The majority of my predictors were economic or demographic data, but if I were going to expand the model, I think what would be really interesting would be to use different public health interventions as predictor variables for the next year’s overdose mortality rate, to see whether or not the presence or absence (or age) of these interventions was a strong negative predictor for the mortality rate. Lots of states and counties are trying different interventions, e.g. issuing standing naloxone orders, using ‘Vivitrol courts’, opening methadone clinics, etc. I tried to do this by using the age of the PDMP in my model, but it was not a strong predictor. I think that one issue with this was that the PDMP website I got my information from gives the year that any PDMP was started, but electronic PDMPs that providers and pharmacists could query in real time didn’t really start until the 2000s, and so PDMPs likely weren’t able to influence the actual # of opioids released to the public until at least then. Therefore, it would probably be necessary to do more research to find a better feature for PDMPs other than just the age of the program, e.g. finding out the year that an electronic PDMP was first implemented, or even getting some measure that would indicate how much each PDMP was being used.

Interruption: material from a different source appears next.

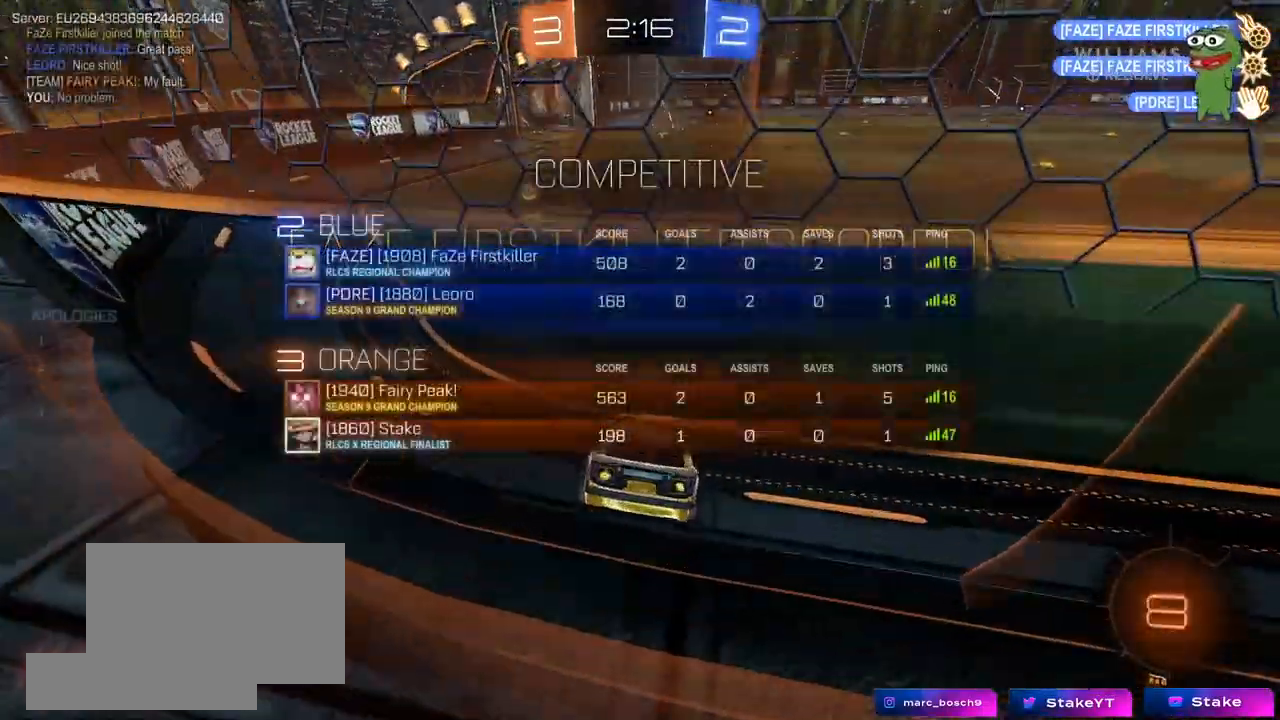
{"keys": ["a", "shift", "w"], "mouse": ["left", "right"], "mouse_move": "still", "events": [[67, "4", "up"], [117, "4", "down"], [217, "4", "up"], [250, "tab", "up"], [400, "mouse_left", "down"], [450, "mouse_right", "down"], [500, "a", "down"], [500, "shift", "down"]]}
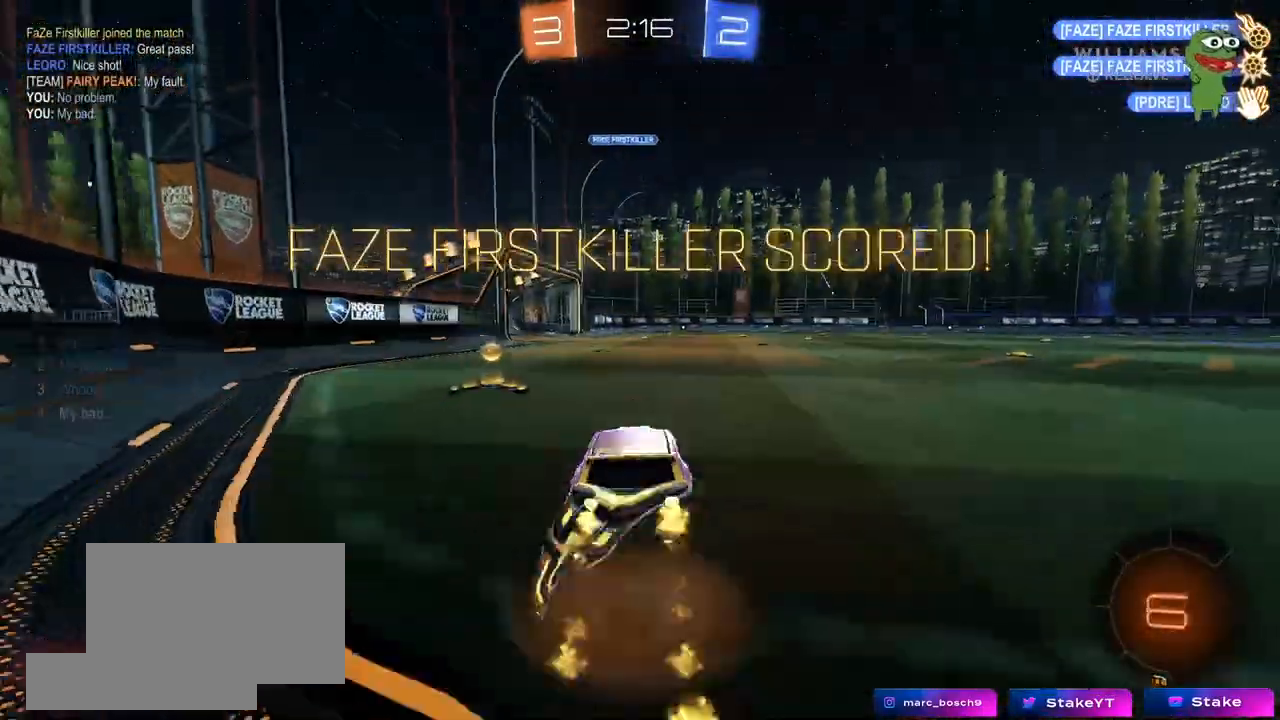
{"keys": ["a", "shift"], "mouse": ["left"], "mouse_move": "still", "events": [[33, "mouse_right", "up"], [83, "mouse_right", "down"], [83, "w", "up"], [133, "s", "down"], [267, "mouse_right", "up"], [317, "space", "down"], [467, "s", "up"], [500, "space", "up"]]}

Finally, the other thing that would be interesting to look at is how the opioid crisis has evolved over time. I think it’s entirely possible that different features have become more or less important over time, with different drivers taking over. To do this analysis, it would be necessary to create different models for each year, and to figure out what the appropriate time lag would be for some predictors; for example, it’s possible that the presence of a standing naloxone order could have a strong negative correlation on the mortality rate in a county in 1 or 2 years, but not necessarily the year that the order was issued. There could certainly be a lot more work done on this problem!